2
Из оставшихся редакционных интересностей упомяну следующие: шаткий шкаф в коридоре. Туда выставлялись книги с автографами, которые нам приносили потенциальные авторы. Книги нам дарились десятками, сотнями. В основном, конечно, Меркуловичу. Потому что главный и более знаменитый. Но и нам с Дарованием перепадало. Дареные книги мы практически не читали, сразу выставляли в шкаф. Поторчав в шкафу пару месяцев (эдакий испытательный срок) и не получив признания ни у нас, ни во внешнем мире, книги утаскивались на помойку. Мною, как самым здоровым. Для выбрасывания книг я приспособил специальную сумку погребально-черного цвета, из дома ее приволок. Она лежала в гардеробном шкафу, рядом с книжным, и, думаю, подписанные авторские сборники заранее чувствовали ледяную, мертвенную поверхность своего катафалка – слишком обреченный был у них вид. С полок этого страшного шкафа выжить удавалось лишь единицам. Стихи и проза местных авторов практически не имели шансов, только наши личные знакомые и близкие друзья сохранялись, шеф говорил: «Ну, неудобно же, вдруг придут, спросят, где книга, что мы ответим?». Шеф и при выносе книжных тел никогда не присутствовал, чтоб не расстраиваться и листы, с обращенными к нему автографами просил заранее выдирать, опасаясь, что не дай Бог какой-нибудь даритель, роясь в помойке, найдет свой, подаренный Меркуловичу сборник, и отомстит.
Страшных мук поэту-татарину желали многие. При удивительно мягком, добродушном характере, Меркулович имел и вредные для психики качества, главное из которых – желание повсеместно доминировать, решать, управлять; и нежелание с этим почтенным недостатком расставаться. Я, споря с Меркуловичем в мягкости, лишь приветствовал руководящую роль татарской поэтической партии, зная, что до конца мой исламский товарищ меня не бросит и в пыли не оставит. Но не все вокруг были так уступчивы. Редкое собрание местных подзаборных писак проходило без искаженных обидами и амбициями харь, без стиснутых злобой ртов, не вкусивших должности. Меркулович правил умело и безраздельно, хотя номинально никогда не был руководителем в нашей сфере. Перетасовывая свежие сборники, как завзятый шулер, болтая о чем-то дальнем, сытном, столичном – отвлекая внимание – он мастерски вгонял в лузу – в кресло председателя своего друга, любовницу, подчиненного.
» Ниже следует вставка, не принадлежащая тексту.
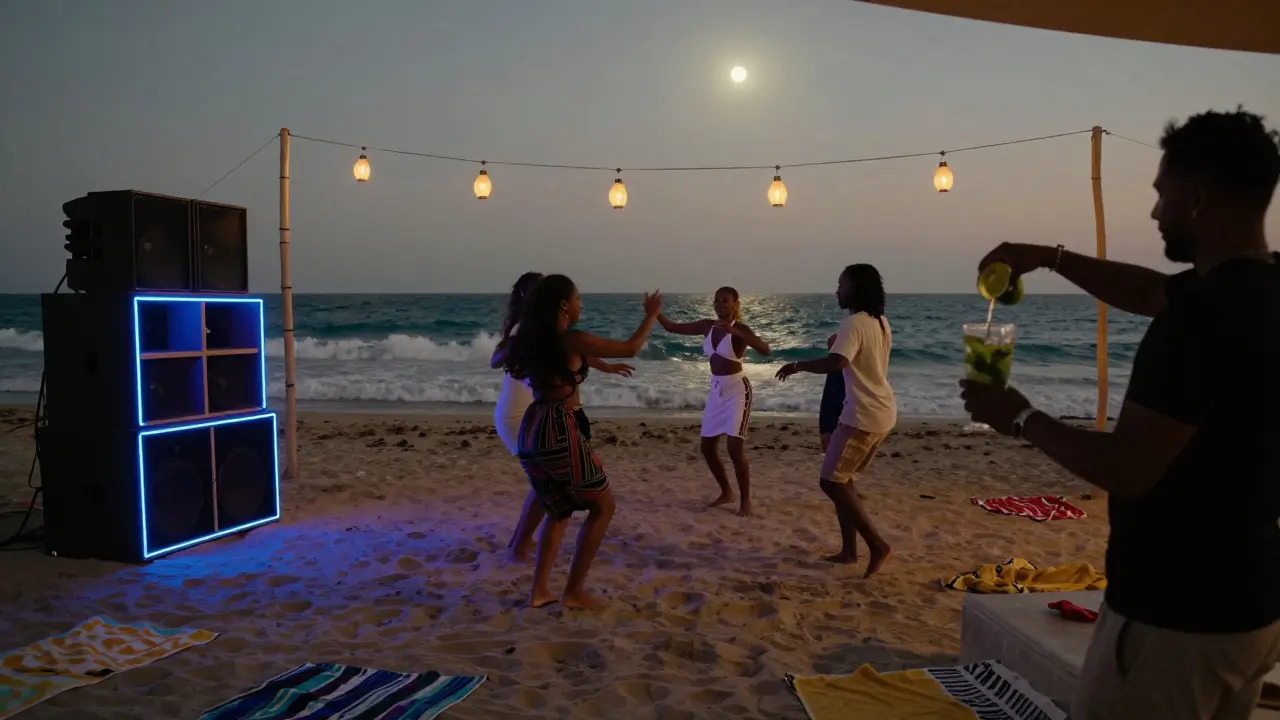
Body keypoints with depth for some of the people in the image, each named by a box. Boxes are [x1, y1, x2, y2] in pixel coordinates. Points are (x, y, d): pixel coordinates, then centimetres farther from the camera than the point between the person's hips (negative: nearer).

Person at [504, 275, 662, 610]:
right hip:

В замы – проверенную секретаршу. На министерскую стипендию – увеличить животик – молодого поэта, многим ему обязанного (пусть еще задолжает). И никто пикнуть не смел – так это хитро обкручивалось. Заорешь – не поймут; лишь Меркулович глянет с укором и отойдет обиженный: «Я же хотел как лучше. А вы, вы, как всегда…» Тихо шепнешь – не услышат. Да и какие претензии, господа? Вы кто у нас, кто вас знает? А Ринат Меркулович сила, его даже болгары переводили.
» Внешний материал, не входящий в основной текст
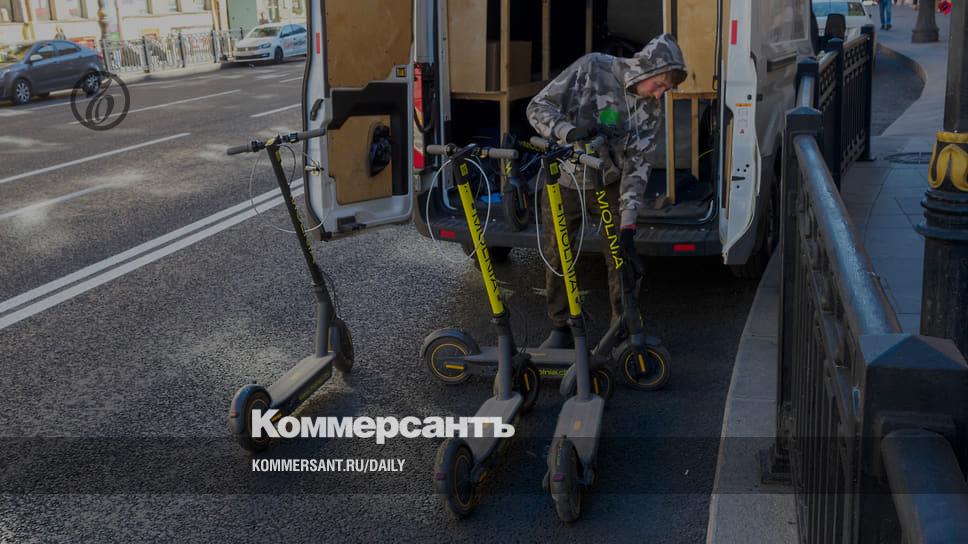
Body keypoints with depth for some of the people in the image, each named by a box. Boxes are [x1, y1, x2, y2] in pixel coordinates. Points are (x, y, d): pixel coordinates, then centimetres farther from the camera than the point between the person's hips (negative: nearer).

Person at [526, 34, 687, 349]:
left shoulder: (652, 109, -9)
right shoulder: (592, 69, -19)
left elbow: (637, 165, -11)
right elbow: (539, 107, -19)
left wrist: (628, 226, -19)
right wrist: (569, 131, -39)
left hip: (610, 184, 2)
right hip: (565, 182, -2)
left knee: (622, 258, -3)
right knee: (556, 258, 5)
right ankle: (561, 329, 24)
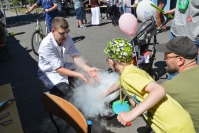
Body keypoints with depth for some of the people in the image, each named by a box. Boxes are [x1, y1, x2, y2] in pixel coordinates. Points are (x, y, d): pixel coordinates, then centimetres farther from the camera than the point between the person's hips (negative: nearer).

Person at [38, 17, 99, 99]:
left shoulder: (67, 38, -11)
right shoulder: (46, 45, -28)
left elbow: (75, 56, -13)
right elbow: (58, 69, -28)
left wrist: (88, 69, -30)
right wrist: (78, 75, -35)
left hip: (64, 67, 6)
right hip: (50, 73, -6)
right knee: (65, 91, -28)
Другой интересный шкаф стоял на кухне. Этот был более посещаем. Там хранились продукты, в основном сладости: печенье, мед, конфеты. Меркулович был страшным сладкоежкой, да и Дарование в этом не отставало. Обновлять запасы приходилось чуть ли не каждый день. На деньги, вырученные с продажи журналов, либо Меркулович давал свои. Ведь мы с Дарованием денег не имели, и зарплаты у нас были крохотные.
С некоторых пор я стал ходить на работу пешком. В любую погоду, в сорокаградусный ли мороз или в слякоть прусь себе через лес, сквозь лыжные базы и село Николаевка (сельский анклав в самой середке города). Пути полтора часа. Прихожу в редакцию уже изрядно взбодренный и проголодавшийся. И хотя я к конфетам и пряникам равнодушен, даже избегаю эти сверхкалорийные излишества, после скорой ходьбы, не раздеваясь, прохожу к заветному шкафу на кухне и заглатываю пару печений, десяток конфет и ложку медку поверху. В этот момент в редакции никого нет, и это радует: выглядеть обжорой при сослуживцах не очень хочется. Но когда рот набит до отказа сластью, как правило, звонит телефон. Самое плохое, если звонит шеф выдать задание на день или просто проверить, пришел ли кто-нибудь. Я беру трубку, все же лучше показать, что ты есть, хоть и не совсем в работоспособном виде. Шеф что-то настойчиво говорит, я же только помыкиваю, спешно прожевывая и матеря Ваньку, не оставившего в чайнике ни капли воды.